On 17.09.19 08:32, Gavin Lambert via Boost wrote:
> * On Unixes, argv contains whatever byte sequence the shell/caller put
> there.  This might be the actual filename on disk (if they used tab
> completion) or it might be something subtly different (if they typed it
> themselves using some kind of IME), or even a binary blob.  In the first
> two cases, while it is fairly *likely* to be UTF-8 (especially in modern
> systems), it is not guaranteed to be -- the user could be running a
> non-UTF-8 locale, or be accessing a filesystem created by someone who
> was.

Or the user could be running a non-UTF-8 locale, but accessing a
filesystem created by somebody who was using UTF-8 - in which case any
filenames should be in UTF-8, even if the user's locale disagrees.

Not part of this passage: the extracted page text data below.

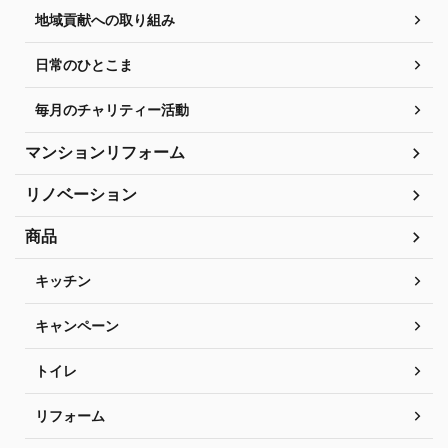
地域貢献への取り組み
日常のひとこま
毎月のチャリティー活動
マンションリフォーム
リノベーション
商品
キッチン
キャンペーン
トイレ
リフォーム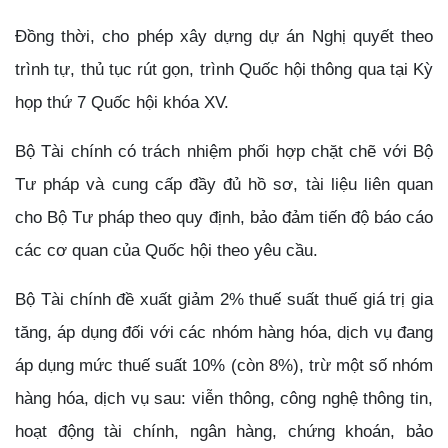
Đồng thời, cho phép xây dựng dự án Nghị quyết theo
trình tự, thủ tục rút gọn, trình Quốc hội thông qua tại Kỳ
họp thứ 7 Quốc hội khóa XV.
Bộ Tài chính có trách nhiệm phối hợp chặt chẽ với Bộ
Tư pháp và cung cấp đầy đủ hồ sơ, tài liệu liên quan
cho Bộ Tư pháp theo quy định, bảo đảm tiến độ báo cáo
các cơ quan của Quốc hội theo yêu cầu.
Bộ Tài chính đề xuất giảm 2% thuế suất thuế giá trị gia
tăng, áp dụng đối với các nhóm hàng hóa, dịch vụ đang
áp dụng mức thuế suất 10% (còn 8%), trừ một số nhóm
hàng hóa, dịch vụ sau: viễn thông, công nghệ thông tin,
hoạt động tài chính, ngân hàng, chứng khoán, bảo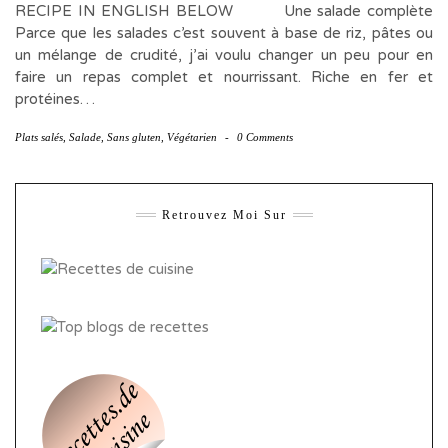
RECIPE IN ENGLISH BELOW Une salade complète
Parce que les salades c’est souvent à base de riz, pâtes ou
un mélange de crudité, j’ai voulu changer un peu pour en
faire un repas complet et nourrissant. Riche en fer et
protéines…
Plats salés
,
Salade
,
Sans gluten
,
Végétarien
-
0 Comments
Retrouvez Moi Sur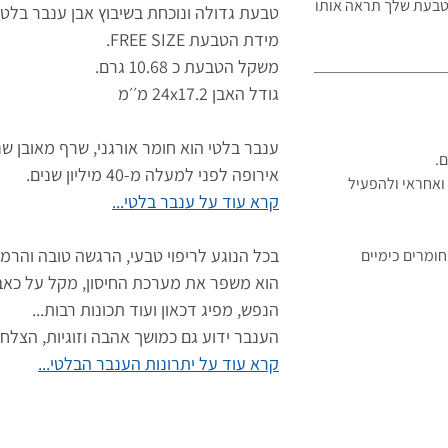
 הטבעת שלך תראה
אותו
טבעת גדולה ונוכחת בשיבוץ אבן ענבר בלטי
מידת הטבעת FREE SIZE.
משקל הטבעת כ 10.68 גרם.
גודל האבן 24x17.2 מ׳׳מ
ענבר בלטי הוא חומר אורגני, שרף מאובן שנ
ם.
אירופה לפני למעלה מ-40 מיליון שנים.
ואחראי ולהפעיל
קרא עוד על ענבר בלטי...
בכל הנוגע לריפוי טבעי, הרגשה טובה והרמו
ומרים כימיים
הוא משפר את מערכת החיסון, מקל על כאב
הנפש, מפיג דכאון ועוד תכונות רבות...
הענבר ידוע גם כמושך אהבה וזוגיות, הצלח
קרא עוד על יתרונות הענבר הבלטי...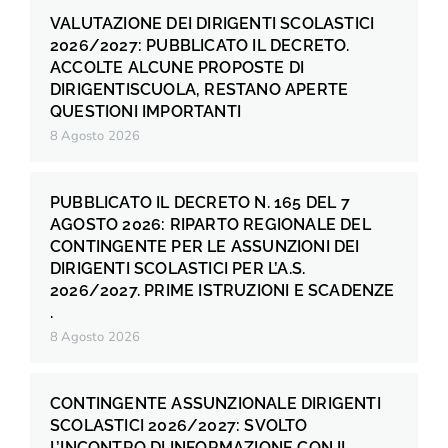
VALUTAZIONE DEI DIRIGENTI SCOLASTICI
2026/2027: PUBBLICATO IL DECRETO.
ACCOLTE ALCUNE PROPOSTE DI
DIRIGENTISCUOLA, RESTANO APERTE
QUESTIONI IMPORTANTI
8 Agosto 2026
PUBBLICATO IL DECRETO N. 165 DEL 7
AGOSTO 2026: RIPARTO REGIONALE DEL
CONTINGENTE PER LE ASSUNZIONI DEI
DIRIGENTI SCOLASTICI PER L’A.S.
2026/2027. PRIME ISTRUZIONI E SCADENZE
.
8 Agosto 2026
CONTINGENTE ASSUNZIONALE DIRIGENTI
SCOLASTICI 2026/2027: SVOLTO
L’INCONTRO DI INFORMAZIONE CON IL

It is because of this last possibility that I recommend treating all
command-line arguments as UTF-8 on Unix systems, even if running a
non-UTF-8 locale, for all cases where treating them as binary blobs is
impractical. Unix filenames are binary blobs, but the de-facto standard
for interpreting these binary blobs as text is to use UTF-8. How can
two users, running two different locales, share a filesystem? By using
UTF-8 for all filenames, regardless of locale. How should a program
convert command-line arguments into UTF-8 filenames? By assuming that
they are already in UTF-8, because performing any kind of conversion
will cause more problems than it will fix.